Wyatt graduated magna cum laude from the University of Tulsa in May of 1997. In 1997 he began his doctoral studies at Northwestern University in Evanston, Illinois in the laboratories of Prof. Annelise E. Barron (currently at Stanford University). During his time at Northwestern, his research focused on developing new methodologies for high-resolution electrophoretic analysis of polymeric macromolecules in capillaries and microfluidic "lab-on-a-chip" devices. These techniques were primarily geared toward DNA analysis for genetic applications.
In 2002, Wyatt joined NIST as an NRC postdoctoral fellow working with Laurie Locascio on applications of liposomes as functional elements in microfluidics. Liposomes were first discovered by Alec Bangham in 1961; liposomes are spherical structures that are made from a bilayer of amphipathic phosphoplipid molecules and are the subject of active research for molecular encapsulation and delivery vehicles. These particles can range in size from tens of nanometers to tens of microns in diameter. As lipids self-assemble into liposomes, they concomitantly encapsulate water-soluble drugs in their aqueous intravesicular lumen and lipophilic drugs in the amphipathic bilayer membrane thus creating small "containers" that can be used to traffic water-soluble agents or lipophilic agents through a bulk aqueous medium while shielding those agents from interaction with the exterior aqueous media. The ability of a liposome to sequester its internal volume from the extravesicular space has lead to a variety of applications in targeted delivery of chemical therapeutic agents. In fact, these particles are synthetic analogues of naturally occurring vesicles used in biological cells for the trafficking of species and materials within the biological cell. Borrowing nature's motif of using vesicles as nano-packages, our initial research focused on using liposomes to package chemicals and release those reagents at controlled times and locations in a microfluidic system.

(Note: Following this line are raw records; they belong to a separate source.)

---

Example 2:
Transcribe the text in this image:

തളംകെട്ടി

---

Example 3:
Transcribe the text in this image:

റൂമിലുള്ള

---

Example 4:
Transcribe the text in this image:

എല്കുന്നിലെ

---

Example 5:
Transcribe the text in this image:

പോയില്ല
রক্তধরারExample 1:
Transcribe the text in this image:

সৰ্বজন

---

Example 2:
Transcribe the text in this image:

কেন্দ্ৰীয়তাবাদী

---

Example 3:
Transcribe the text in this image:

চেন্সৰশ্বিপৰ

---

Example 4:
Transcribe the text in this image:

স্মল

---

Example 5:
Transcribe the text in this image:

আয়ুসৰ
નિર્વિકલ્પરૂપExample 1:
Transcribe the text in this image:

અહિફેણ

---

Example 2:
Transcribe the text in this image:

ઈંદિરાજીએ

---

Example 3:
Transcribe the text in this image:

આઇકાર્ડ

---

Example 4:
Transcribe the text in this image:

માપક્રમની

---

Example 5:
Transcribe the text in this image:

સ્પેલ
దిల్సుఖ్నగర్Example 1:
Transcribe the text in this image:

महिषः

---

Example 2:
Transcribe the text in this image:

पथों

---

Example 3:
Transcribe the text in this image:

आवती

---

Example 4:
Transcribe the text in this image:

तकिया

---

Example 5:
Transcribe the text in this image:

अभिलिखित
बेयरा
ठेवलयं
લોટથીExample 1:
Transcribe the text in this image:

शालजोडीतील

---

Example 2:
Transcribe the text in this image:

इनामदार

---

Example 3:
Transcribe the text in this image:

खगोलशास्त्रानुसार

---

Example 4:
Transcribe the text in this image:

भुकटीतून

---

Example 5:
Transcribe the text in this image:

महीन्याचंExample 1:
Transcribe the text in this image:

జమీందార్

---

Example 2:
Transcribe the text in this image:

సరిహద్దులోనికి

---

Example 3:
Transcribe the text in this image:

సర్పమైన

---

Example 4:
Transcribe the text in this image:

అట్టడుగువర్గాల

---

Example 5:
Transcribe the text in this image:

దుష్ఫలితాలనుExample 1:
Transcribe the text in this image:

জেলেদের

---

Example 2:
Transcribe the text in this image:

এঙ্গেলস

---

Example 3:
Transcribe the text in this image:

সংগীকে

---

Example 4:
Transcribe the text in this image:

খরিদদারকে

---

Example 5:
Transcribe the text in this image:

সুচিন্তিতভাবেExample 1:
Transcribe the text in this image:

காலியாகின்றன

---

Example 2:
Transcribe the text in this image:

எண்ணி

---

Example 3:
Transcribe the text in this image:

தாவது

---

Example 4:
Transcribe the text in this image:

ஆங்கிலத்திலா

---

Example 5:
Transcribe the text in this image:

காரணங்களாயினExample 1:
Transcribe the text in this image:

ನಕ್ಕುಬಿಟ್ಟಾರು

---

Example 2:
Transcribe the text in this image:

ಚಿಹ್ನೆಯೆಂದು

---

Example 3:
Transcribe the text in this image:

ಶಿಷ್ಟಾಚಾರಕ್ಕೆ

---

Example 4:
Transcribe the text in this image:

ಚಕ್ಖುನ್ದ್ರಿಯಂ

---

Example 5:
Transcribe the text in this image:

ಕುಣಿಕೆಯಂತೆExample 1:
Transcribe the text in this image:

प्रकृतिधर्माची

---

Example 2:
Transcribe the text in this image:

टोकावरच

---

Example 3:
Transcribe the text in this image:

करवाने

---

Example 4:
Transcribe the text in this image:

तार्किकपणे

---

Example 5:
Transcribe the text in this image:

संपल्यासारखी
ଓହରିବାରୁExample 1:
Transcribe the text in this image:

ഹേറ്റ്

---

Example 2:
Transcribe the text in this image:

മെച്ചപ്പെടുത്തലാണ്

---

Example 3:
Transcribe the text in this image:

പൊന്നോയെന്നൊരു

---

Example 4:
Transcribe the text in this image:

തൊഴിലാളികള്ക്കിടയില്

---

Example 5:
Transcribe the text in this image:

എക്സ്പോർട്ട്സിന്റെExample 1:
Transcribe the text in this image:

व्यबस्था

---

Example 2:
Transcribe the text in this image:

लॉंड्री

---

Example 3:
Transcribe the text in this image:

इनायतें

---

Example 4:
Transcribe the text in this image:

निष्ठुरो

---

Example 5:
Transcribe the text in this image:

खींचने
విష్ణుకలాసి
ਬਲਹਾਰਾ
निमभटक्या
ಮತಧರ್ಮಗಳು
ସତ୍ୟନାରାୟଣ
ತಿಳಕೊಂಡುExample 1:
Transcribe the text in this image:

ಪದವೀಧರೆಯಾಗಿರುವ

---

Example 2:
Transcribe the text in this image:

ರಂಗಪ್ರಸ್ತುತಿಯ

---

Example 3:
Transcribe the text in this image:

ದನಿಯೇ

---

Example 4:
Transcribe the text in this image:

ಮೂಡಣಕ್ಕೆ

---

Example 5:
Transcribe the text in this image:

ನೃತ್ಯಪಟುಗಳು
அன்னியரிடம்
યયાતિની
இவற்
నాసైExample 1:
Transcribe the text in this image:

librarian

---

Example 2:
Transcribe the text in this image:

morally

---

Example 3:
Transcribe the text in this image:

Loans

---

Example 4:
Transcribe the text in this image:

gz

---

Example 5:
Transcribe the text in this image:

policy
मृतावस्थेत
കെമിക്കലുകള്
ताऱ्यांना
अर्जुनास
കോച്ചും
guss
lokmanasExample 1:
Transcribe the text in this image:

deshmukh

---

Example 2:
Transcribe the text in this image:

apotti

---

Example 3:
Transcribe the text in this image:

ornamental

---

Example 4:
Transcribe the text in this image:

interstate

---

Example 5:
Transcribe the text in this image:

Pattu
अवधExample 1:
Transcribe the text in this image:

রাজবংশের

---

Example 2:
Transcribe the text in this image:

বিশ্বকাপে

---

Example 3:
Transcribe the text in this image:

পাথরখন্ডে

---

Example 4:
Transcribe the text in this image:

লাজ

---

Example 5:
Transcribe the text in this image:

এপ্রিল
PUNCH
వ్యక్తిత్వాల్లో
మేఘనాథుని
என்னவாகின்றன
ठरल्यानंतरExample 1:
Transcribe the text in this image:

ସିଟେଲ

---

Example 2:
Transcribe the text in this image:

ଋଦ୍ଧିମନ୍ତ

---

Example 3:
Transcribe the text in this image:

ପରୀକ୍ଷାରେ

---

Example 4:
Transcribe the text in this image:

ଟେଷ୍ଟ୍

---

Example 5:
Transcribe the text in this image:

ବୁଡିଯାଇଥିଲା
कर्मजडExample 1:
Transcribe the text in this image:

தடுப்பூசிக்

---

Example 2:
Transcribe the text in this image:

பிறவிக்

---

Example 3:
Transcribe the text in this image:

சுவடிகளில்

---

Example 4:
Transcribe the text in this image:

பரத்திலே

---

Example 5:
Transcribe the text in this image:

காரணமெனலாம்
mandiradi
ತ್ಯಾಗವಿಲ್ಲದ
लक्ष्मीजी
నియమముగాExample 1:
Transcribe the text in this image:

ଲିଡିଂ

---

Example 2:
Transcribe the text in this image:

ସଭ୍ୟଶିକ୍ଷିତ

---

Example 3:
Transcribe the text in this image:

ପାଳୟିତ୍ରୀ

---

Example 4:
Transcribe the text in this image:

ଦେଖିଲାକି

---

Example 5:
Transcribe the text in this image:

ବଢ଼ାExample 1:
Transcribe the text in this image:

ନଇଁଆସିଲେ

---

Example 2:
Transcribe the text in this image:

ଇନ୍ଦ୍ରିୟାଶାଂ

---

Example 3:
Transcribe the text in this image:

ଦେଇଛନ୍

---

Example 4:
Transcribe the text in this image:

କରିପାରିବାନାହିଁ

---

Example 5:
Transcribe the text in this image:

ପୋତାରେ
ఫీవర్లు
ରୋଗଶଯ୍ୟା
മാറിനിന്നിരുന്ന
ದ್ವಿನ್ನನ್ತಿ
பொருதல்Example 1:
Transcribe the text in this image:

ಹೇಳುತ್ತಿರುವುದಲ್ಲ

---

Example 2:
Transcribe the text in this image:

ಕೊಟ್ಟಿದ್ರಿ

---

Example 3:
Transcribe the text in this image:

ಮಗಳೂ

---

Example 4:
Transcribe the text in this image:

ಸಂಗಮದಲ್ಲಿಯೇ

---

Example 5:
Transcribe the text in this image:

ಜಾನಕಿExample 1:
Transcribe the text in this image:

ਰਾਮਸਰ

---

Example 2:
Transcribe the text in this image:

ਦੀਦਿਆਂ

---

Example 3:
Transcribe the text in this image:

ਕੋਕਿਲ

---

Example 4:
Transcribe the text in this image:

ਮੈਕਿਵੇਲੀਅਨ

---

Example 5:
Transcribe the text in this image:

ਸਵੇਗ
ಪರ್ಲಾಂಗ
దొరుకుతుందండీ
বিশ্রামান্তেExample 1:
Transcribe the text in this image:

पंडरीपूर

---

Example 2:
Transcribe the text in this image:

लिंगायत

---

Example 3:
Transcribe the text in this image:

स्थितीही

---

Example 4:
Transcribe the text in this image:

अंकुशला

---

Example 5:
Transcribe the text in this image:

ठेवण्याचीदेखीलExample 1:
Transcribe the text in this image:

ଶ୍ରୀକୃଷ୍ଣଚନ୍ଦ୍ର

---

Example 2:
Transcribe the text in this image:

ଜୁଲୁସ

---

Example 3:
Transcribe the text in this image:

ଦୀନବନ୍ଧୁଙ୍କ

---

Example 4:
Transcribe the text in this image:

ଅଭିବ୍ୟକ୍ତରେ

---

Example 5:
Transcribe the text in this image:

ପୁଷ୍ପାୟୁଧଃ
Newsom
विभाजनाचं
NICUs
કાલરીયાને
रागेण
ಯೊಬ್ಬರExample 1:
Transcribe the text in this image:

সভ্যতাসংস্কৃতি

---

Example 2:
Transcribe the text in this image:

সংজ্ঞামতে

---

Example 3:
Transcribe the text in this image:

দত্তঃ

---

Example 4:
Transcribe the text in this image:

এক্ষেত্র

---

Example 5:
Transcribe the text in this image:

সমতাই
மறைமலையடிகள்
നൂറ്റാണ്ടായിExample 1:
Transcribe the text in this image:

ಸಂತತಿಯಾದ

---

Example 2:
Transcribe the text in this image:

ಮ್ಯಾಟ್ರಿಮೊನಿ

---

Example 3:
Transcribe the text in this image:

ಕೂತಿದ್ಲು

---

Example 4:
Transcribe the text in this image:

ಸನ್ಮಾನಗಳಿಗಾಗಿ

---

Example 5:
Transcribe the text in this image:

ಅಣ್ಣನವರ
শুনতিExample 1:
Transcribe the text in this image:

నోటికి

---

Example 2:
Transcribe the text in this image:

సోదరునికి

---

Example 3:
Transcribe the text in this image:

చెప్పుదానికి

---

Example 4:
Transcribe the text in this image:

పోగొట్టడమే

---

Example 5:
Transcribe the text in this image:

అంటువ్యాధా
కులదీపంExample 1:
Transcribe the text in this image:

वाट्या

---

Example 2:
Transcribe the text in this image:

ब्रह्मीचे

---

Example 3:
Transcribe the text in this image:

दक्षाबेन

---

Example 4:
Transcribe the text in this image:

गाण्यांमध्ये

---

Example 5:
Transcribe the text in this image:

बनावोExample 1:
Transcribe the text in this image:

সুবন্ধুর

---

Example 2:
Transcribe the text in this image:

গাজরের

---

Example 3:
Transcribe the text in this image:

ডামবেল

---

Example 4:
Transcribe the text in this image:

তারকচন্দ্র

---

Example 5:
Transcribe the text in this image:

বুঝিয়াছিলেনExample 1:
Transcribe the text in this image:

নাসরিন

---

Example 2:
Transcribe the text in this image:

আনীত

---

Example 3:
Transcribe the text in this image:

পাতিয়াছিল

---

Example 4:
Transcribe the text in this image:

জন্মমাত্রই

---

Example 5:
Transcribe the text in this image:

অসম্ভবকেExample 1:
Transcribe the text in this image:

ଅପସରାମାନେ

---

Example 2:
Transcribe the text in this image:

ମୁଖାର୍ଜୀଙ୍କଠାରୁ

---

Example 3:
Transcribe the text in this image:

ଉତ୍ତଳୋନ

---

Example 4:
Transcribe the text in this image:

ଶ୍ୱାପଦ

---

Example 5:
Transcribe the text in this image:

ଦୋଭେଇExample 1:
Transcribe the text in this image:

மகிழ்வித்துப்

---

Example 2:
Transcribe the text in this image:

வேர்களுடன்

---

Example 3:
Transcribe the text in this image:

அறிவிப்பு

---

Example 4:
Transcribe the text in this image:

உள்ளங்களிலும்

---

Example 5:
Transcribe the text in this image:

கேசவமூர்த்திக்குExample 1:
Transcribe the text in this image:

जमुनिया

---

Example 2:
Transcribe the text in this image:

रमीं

More recent research has focused on using the precise and reproducible laminar flow conditions available in microfluidic systems to facilitate the self-assembly of amphiphilic molecules into liposomes and other nanoparticles. The exquisite control of fluidic mixing allows precise control of the particles' size and size distribution, obviating the need for post-synthesis homogenization processing steps to control particle size. In concert we have developed a suite of techniques to characterize accurately the particles' size and to quantify the amount of material contained in each liposome.